Foto: Rogelio Casado - II Parada do Orgulho Louco, Manaus-AM, 2005
"Seu" Cosme, no primeiro plano, durante a II Parada do Orgulho Louco, promovido pela Associação Chico Inácio, filiada à Rede Nacional Internúcleos da Luta Antimanicomial
O assassinato de Cosme Miranda
A Associação Chico Inácio está de luto. Foi assassinado um dos seus mais queridos associados. Chamava-se Cosme Miranda. Quem o matou não foi movido por outro sentimento do que a intolerância para com o portador de transtorno mental. Agregado há mais de 12 anos num Serviço de Pronto Atendimento (SPA), seu corpo foi encontrado no pátio daquele serviço. Justamente no lugar onde gozava de estima e consideração. Não faz sentido. Seus companheiros perguntam-se, perplexos: “Quem o matou, por que o fez, ou fizeram, na madrugada do dia 25 de julho, dentro ou fora do SPA, se ele não costumava sair de casa à noite? Se o assassinato se deu fora do serviço de saúde, por que seu corpo foi deixado no lugar que o acolheu e com ele convivia há mais de uma década?”
A Associação Chico Inácio oficiou para a Secretaria Municipal de Direitos Humanos, Comissão de Direitos Humanos da Assembléia Legislativa do Estado do Amazonas e Comissão de Direitos Humanos da Câmara dos Vereadores, o seguinte pedido: acompanhar a apuração do caso para que não caia no esquecimento e para que se faça justiça à memória do querido companheiro.
Portador de transtorno mental, Cosme Miranda freqüentava, esporadicamente, a única reunião de usuários existente no serviço público da cidade. Este, incapaz de problematizar a existência da instituição manicomial, reforçava mensalmente sua função social, pasme!, em plena era da Reforma Psiquiátrica em curso no país desde o início dos anos 1980. O exemplo mais constrangedor deu-se por ocasião da instituição do direito ao passe livre de ônibus: a decisão de que três ou quatro atendimentos consecutivos eram suficientes para a concessão do benefício. Prenúncio de encrenca, de apropriação perversa de um direito equivocadamente construído. Não deu outra. Profissionais de saúde foram ameaçados, alguns agredidos fisicamente quando não cediam às pressões dos interessados. Outro mau exemplo: o estímulo à criação de uma entidade de usuários de saúde mental no interior da instituição símbolo da exclusão social. Por essa e por outras é que a Reforma Psiquiátrica no Amazonas foi para o beleléu. Ninguém se deu conta de que ali era impensável uma organização coletiva dos usuários que fosse marcada pelo signo da independência e da autonomia.
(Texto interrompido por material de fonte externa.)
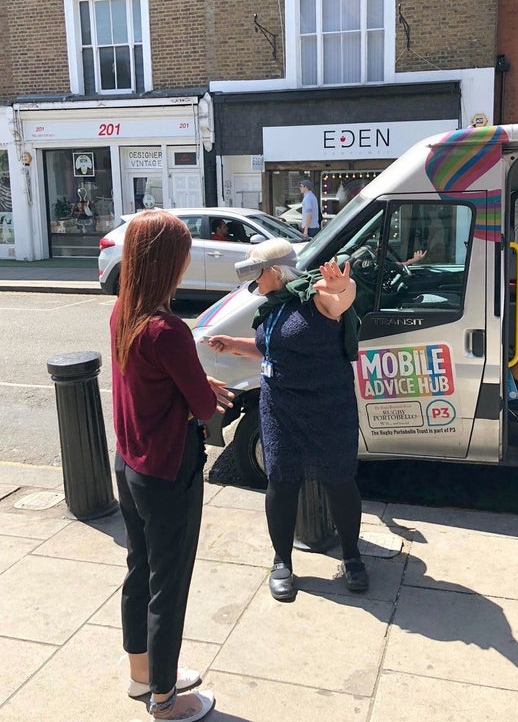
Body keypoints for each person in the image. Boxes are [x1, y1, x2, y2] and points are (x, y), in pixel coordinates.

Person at [112, 209, 233, 722]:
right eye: (184, 250)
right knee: (169, 585)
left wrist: (193, 389)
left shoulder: (123, 311)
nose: (189, 258)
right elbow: (205, 410)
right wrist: (202, 394)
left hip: (130, 462)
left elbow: (155, 383)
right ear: (169, 261)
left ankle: (144, 676)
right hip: (166, 469)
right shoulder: (168, 329)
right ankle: (165, 699)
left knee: (140, 570)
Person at [208, 238, 368, 602]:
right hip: (280, 407)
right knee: (280, 481)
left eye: (255, 271)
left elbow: (340, 300)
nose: (253, 282)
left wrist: (343, 288)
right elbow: (270, 348)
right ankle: (282, 561)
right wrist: (233, 343)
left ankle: (353, 558)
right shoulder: (274, 306)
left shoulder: (317, 297)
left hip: (328, 407)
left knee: (339, 480)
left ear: (274, 271)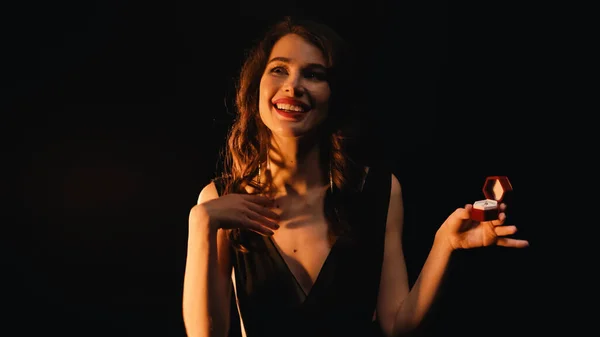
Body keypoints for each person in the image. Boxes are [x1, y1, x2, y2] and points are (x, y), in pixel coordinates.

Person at [181, 16, 529, 337]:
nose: (293, 86)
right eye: (279, 70)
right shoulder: (218, 202)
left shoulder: (378, 191)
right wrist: (201, 223)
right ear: (257, 85)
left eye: (314, 74)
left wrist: (445, 244)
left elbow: (397, 323)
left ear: (335, 96)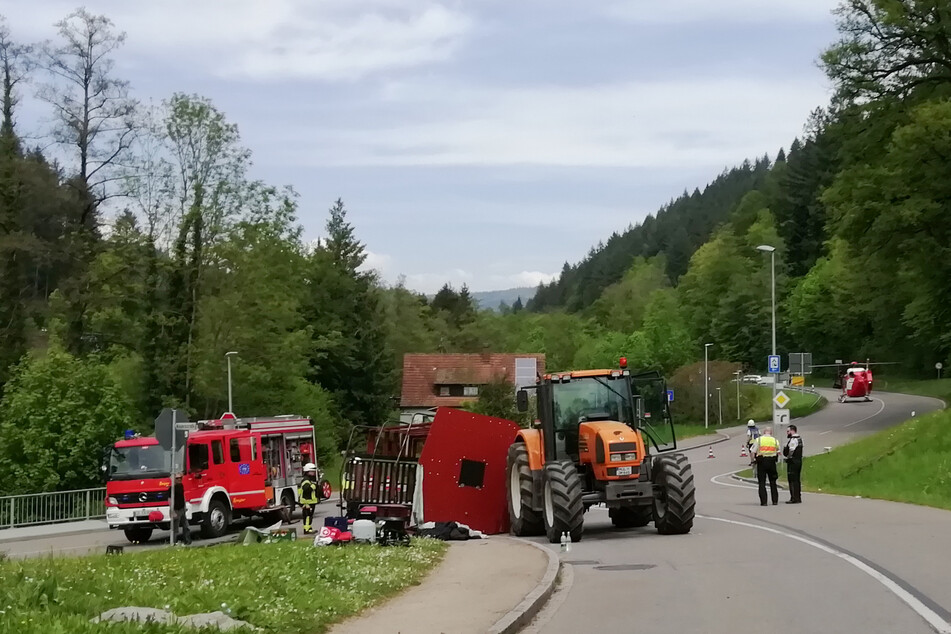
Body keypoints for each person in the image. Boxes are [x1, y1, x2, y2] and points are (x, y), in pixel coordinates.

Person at [749, 426, 780, 506]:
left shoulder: (759, 440)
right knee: (773, 482)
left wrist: (753, 461)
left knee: (762, 483)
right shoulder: (775, 441)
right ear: (771, 432)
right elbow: (778, 452)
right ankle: (775, 500)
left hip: (762, 462)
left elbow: (752, 452)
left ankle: (764, 502)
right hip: (772, 462)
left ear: (764, 432)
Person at [783, 424, 803, 504]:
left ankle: (794, 498)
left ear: (792, 431)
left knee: (792, 480)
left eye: (788, 431)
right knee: (797, 480)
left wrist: (788, 457)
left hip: (793, 462)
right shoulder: (800, 439)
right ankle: (798, 497)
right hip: (799, 461)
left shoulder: (793, 440)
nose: (787, 433)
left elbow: (791, 450)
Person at [298, 463, 319, 534]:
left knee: (309, 516)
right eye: (312, 471)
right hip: (307, 502)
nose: (313, 473)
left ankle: (309, 528)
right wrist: (313, 486)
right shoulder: (306, 480)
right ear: (308, 471)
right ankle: (306, 530)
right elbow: (306, 489)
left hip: (310, 502)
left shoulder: (309, 479)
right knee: (307, 516)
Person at [171, 473, 192, 545]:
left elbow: (183, 497)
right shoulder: (172, 488)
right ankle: (173, 542)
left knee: (186, 525)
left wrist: (185, 506)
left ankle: (187, 541)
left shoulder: (181, 486)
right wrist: (172, 511)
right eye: (177, 478)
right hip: (176, 510)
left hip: (182, 509)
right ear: (174, 479)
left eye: (180, 478)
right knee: (175, 528)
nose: (179, 479)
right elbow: (169, 500)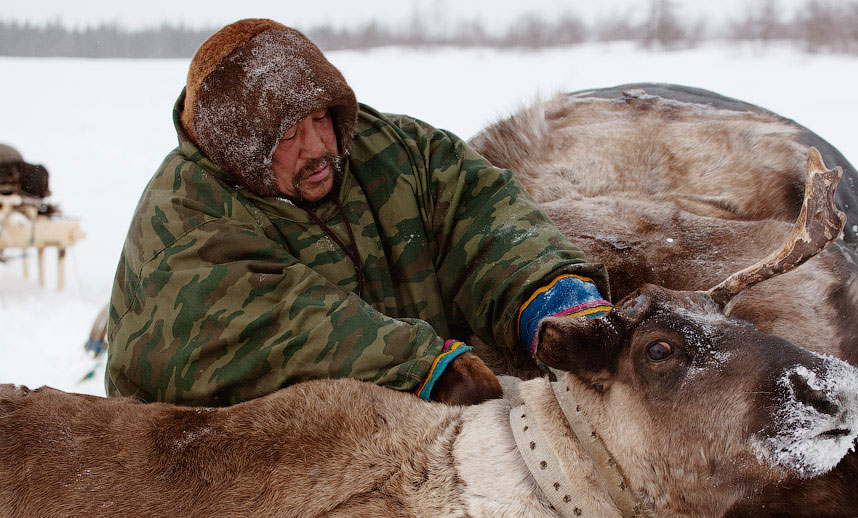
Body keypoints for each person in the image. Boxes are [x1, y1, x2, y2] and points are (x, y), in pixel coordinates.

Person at [106, 18, 611, 407]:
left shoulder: (389, 149)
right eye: (287, 136)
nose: (320, 146)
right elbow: (285, 330)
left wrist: (554, 298)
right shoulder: (182, 222)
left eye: (321, 116)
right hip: (234, 500)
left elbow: (478, 213)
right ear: (236, 151)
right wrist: (425, 371)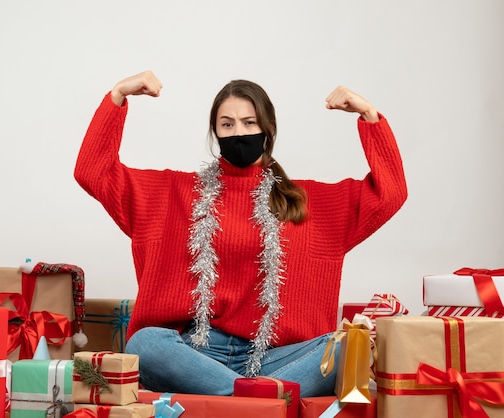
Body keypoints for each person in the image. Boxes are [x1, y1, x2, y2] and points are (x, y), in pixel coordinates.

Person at [74, 70, 407, 397]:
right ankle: (257, 402)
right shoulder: (169, 194)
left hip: (278, 358)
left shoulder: (310, 202)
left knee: (348, 347)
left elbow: (390, 193)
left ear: (268, 129)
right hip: (198, 353)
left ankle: (242, 400)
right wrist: (118, 95)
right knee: (144, 344)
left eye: (249, 123)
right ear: (215, 132)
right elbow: (93, 172)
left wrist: (369, 116)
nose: (238, 132)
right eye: (227, 124)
Nesse cenário conheci “seu” Cosme. Não havia espaço na instituição manicomial para a livre manifestação do seu pensamento. Gente como ele me inspirou a decisão de organizar uma entidade que congregasse além de profissionais de saúde mental (na maioria, aversos à participação na vida política da pólis em defesa da cidadania dos portadores de transtorno mental), os familiares e portadores de transtorno mental, fora do manicômio.
Sua adesão não foi imediata. Afinal, “esmola grande, cego desconfia”. Quem garantiria o direito de manifestação sem a tolerância de araque a que fora habituado? Quantas vezes fora admoestado a se limitar aos anêmicos temas das enfadonhas reuniões? Bastou participar de uma assembléia da Associação Chico Inácio para perceber que ali os portadores de transtorno mental não estavam sujeitos à camisa-de-força do conhecimento técnico-científico, porém à mais surpreendente das experiências ético-estéticas. Foi dali que “seu” Cosme fez sua trincheira de comunicação dos seus projetos delirantes, que ameaça apenas a psiquiatria carcerária-policialesca e seus próceres.
Na “Chico Inácio”, corpos marcados pela experiência psicótica, em convívio com outros corpos envolvidos no trato diário com o que o portador de transtorno mental tem de louco, vão mais além do que promover uma mera reintegração social, tampouco a retomada da normalidade perdida. Ali interessa a construção de novas formas de sociabilidade, capaz de operar um deslocamento no plano moral, estético, político, jurídico (apud Lancetti). “Seu” Cosme foi um exemplo no desafio de criar um novo lugar para o louco na história da civilização.
Manaus, Agosto de 2006.
Rogelio Casado, cuidador de Saúde Mental
Coordenador do Programa Estadual de Saúde Mental
E-mail: rogeliocasado@uol.com.br
Nota: O autor escreve todas as quartas-feiras na Coluna de Opinião, no jornal Amazonas em Tempo.